### Provided records
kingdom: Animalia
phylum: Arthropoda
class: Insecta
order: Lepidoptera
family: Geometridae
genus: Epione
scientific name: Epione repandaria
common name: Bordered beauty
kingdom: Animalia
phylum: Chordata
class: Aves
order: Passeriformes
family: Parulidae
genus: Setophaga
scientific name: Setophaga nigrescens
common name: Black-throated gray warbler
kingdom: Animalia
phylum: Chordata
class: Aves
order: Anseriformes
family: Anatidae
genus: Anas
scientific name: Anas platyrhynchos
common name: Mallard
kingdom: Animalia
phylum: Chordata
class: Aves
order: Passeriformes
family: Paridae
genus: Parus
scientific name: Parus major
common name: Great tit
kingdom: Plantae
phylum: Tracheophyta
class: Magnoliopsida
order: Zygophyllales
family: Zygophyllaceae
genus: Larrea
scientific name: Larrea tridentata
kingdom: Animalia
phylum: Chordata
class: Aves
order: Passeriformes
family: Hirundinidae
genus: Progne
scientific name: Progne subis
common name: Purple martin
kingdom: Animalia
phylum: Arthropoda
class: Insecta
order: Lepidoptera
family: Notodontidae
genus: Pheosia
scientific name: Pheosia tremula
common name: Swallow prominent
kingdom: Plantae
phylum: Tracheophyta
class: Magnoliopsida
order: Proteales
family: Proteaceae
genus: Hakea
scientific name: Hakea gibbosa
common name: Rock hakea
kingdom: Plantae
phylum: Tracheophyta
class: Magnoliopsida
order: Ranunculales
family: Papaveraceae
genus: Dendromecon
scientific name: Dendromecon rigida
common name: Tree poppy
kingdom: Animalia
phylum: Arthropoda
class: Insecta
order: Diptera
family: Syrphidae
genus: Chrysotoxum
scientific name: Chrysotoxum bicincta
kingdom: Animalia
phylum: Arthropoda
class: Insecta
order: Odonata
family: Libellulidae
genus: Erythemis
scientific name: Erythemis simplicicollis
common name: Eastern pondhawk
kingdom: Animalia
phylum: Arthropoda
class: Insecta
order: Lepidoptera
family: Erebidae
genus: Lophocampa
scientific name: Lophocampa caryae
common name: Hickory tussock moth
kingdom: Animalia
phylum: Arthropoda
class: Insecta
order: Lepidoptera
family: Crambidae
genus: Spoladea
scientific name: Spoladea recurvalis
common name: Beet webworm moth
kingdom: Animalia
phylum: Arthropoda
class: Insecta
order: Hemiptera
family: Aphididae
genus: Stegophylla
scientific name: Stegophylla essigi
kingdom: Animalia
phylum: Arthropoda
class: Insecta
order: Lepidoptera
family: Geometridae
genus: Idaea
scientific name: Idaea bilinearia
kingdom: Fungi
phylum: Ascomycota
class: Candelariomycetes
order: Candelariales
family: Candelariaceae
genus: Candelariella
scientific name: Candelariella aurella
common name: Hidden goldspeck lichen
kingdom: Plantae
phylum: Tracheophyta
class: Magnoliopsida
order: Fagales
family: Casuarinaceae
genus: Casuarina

### Instructions to follow
Format every line of the items above as one numbered list, omitting any blank lines.

### Task result
1. kingdom: Animalia
2. phylum: Arthropoda
3. class: Insecta
4. order: Lepidoptera
5. family: Geometridae
6. genus: Epione
7. scientific name: Epione repandaria
8. common name: Bordered beauty
9. kingdom: Animalia
10. phylum: Chordata
11. class: Aves
12. order: Passeriformes
13. family: Parulidae
14. genus: Setophaga
15. scientific name: Setophaga nigrescens
16. common name: Black-throated gray warbler
17. kingdom: Animalia
18. phylum: Chordata
19. class: Aves
20. order: Anseriformes
21. family: Anatidae
22. genus: Anas
23. scientific name: Anas platyrhynchos
24. common name: Mallard
25. kingdom: Animalia
26. phylum: Chordata
27. class: Aves
28. order: Passeriformes
29. family: Paridae
30. genus: Parus
31. scientific name: Parus major
32. common name: Great tit
33. kingdom: Plantae
34. phylum: Tracheophyta
35. class: Magnoliopsida
36. order: Zygophyllales
37. family: Zygophyllaceae
38. genus: Larrea
39. scientific name: Larrea tridentata
40. kingdom: Animalia
41. phylum: Chordata
42. class: Aves
43. order: Passeriformes
44. family: Hirundinidae
45. genus: Progne
46. scientific name: Progne subis
47. common name: Purple martin
48. kingdom: Animalia
49. phylum: Arthropoda
50. class: Insecta
51. order: Lepidoptera
52. family: Notodontidae
53. genus: Pheosia
54. scientific name: Pheosia tremula
55. common name: Swallow prominent
56. kingdom: Plantae
57. phylum: Tracheophyta
58. class: Magnoliopsida
59. order: Proteales
60. family: Proteaceae
61. genus: Hakea
62. scientific name: Hakea gibbosa
63. common name: Rock hakea
64. kingdom: Plantae
65. phylum: Tracheophyta
66. class: Magnoliopsida
67. order: Ranunculales
68. family: Papaveraceae
69. genus: Dendromecon
70. scientific name: Dendromecon rigida
71. common name: Tree poppy
72. kingdom: Animalia
73. phylum: Arthropoda
74. class: Insecta
75. order: Diptera
76. family: Syrphidae
77. genus: Chrysotoxum
78. scientific name: Chrysotoxum bicincta
79. kingdom: Animalia
80. phylum: Arthropoda
81. class: Insecta
82. order: Odonata
83. family: Libellulidae
84. genus: Erythemis
85. scientific name: Erythemis simplicicollis
86. common name: Eastern pondhawk
87. kingdom: Animalia
88. phylum: Arthropoda
89. class: Insecta
90. order: Lepidoptera
91. family: Erebidae
92. genus: Lophocampa
93. scientific name: Lophocampa caryae
94. common name: Hickory tussock moth
95. kingdom: Animalia
96. phylum: Arthropoda
97. class: Insecta
98. order: Lepidoptera
99. family: Crambidae
100. genus: Spoladea
101. scientific name: Spoladea recurvalis
102. common name: Beet webworm moth
103. kingdom: Animalia
104. phylum: Arthropoda
105. class: Insecta
106. order: Hemiptera
107. family: Aphididae
108. genus: Stegophylla
109. scientific name: Stegophylla essigi
110. kingdom: Animalia
111. phylum: Arthropoda
112. class: Insecta
113. order: Lepidoptera
114. family: Geometridae
115. genus: Idaea
116. scientific name: Idaea bilinearia
117. kingdom: Fungi
118. phylum: Ascomycota
119. class: Candelariomycetes
120. order: Candelariales
121. family: Candelariaceae
122. genus: Candelariella
123. scientific name: Candelariella aurella
124. common name: Hidden goldspeck lichen
125. kingdom: Plantae
126. phylum: Tracheophyta
127. class: Magnoliopsida
128. order: Fagales
129. family: Casuarinaceae
130. genus: Casuarina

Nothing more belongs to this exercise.